SEVGİLİ OKUYUCULARIM...

İyi biliniz ki, şehrimiz, tarihi eserlerle dolu turist cezbedecek kadar zengin bir şehirdir. Bunun böyle olduğunu dergimize toplayacağımız j fotoğraflarla sizlere ispata çalışacağım. Ne yazık ki bu güzel yurt parçasındaki hazineyi; diyebilirim ki en salahiyetli ilgililer bile keşfedememiştir. Veya etmiş ise de ihmal etmiştir. İlgilenmemiş, üstün körü geçmiştir. Bu suretle bu yerlerimizde yatmak­ta olan hazineler değer eserlerimizde çar çur olmuş gitmiştir.

Eğer tarihi eserlerin üzerlerinde tek, betek işlenseydi, onlar mutlak surette ehemmiyetle ele alınsa tebarüz ettirilseydi muhakkak şehrimizin turistik cephesi bugün değişmiş bir halde olurdu.

» **Gereklilik 1**: Tarihi eserlerle ilgili yazıya göre yazar, şehrin zenginliğini okuyuculara neyle ispatlamaya çalışacağını söylüyor?
» **Gereklilik 2**: Tarihi eserlerle ilgili yazıda "İyi biliniz ki, şehrimiz, tarihi" sözcüklerini içeren yerle açılıp "çur olmuş gitmiştir." ile kapanan bölümü kelimesi kelimesine aktarın.
» **Gereklilik 3**: Tarihi eserlerle ilgili yazıyı bittiği yerden devam ettirin.
Satırların bu işte hiçbir rolü yoktur.

» **Sağlanan Kayıtlar**:
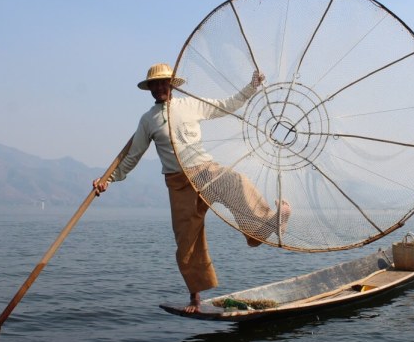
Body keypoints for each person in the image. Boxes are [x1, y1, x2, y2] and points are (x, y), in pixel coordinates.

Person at [94, 63, 291, 313]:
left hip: (204, 170)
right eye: (154, 85)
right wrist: (107, 180)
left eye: (163, 83)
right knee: (187, 240)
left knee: (237, 183)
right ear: (150, 89)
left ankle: (270, 223)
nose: (159, 88)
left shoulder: (190, 105)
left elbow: (226, 105)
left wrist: (251, 87)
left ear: (171, 85)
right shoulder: (147, 120)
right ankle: (195, 299)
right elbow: (133, 156)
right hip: (178, 183)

» **Yazılı Yanıt 1**: Dergiye toplayacağı fotoğraflarla.

» **Yazılı Yanıt 2**:
İyi biliniz ki, şehrimiz, tarihi eserlerle dolu turist cezbedecek kadar zengin bir şehirdir. Bunun böyle olduğunu dergimize toplayacağımız j fotoğraflarla sizlere ispata çalışacağım. Ne yazık ki bu güzel yurt parçasındaki hazineyi; diyebilirim ki en salahiyetli ilgililer bile keşfedememiştir. Veya etmiş ise de ihmal etmiştir. İlgilenmemiş, üstün körü geçmiştir. Bu suretle bu yerlerimizde yatmak­ta olan hazineler değer eserlerimizde çar çur olmuş gitmiştir.

» **Yazılı Yanıt 3**:
Her ne kadar son zamanlarda şehrimizde” Gaziantep’i Tanıtma ve Turizm” derneği namı altında birde dernek kuruldu ise de hâlâ bunlar dada özlediğimiz, kıpırdama işaretine rastlayamadık.

Diğer taraftan şehrimizde başka bir hazine daha yatmaktadır. Sevgili okuyucularım, hem de yılda bu yurt parçasına 80 milyon lira kâr bira, kan bir hazine... İşte bu hazinede madenlerimizdir. Biz şehrimizde yalnız, yalnız iki yılda bir verimi olan fıstık ve zeytin gibi bin bir masrafı olan ürünleri öğrenmişiz. Üzülerek kaydedeyim ki zenginlerimiz bir türlü bu şehrin bağrında yatan bu hazinelere gözlerini çevirememiştir. Onunla "ilgilenememiştir.

Bundan dolayıdır ki: İstanbul’dan çekilip gelen "İtiti” "Çanakçı” gibi daha birçok adını bile duymadığımız şirketler bağrımızdaki yatan ve yılda 80 90 milyon lira safi kar bırakan bu hazineleri elde etmişlerdir.

İşte sevgili okuyucularımız dergimizde Gaziantep madenleri hakkında geniş izahat bulacaksınız.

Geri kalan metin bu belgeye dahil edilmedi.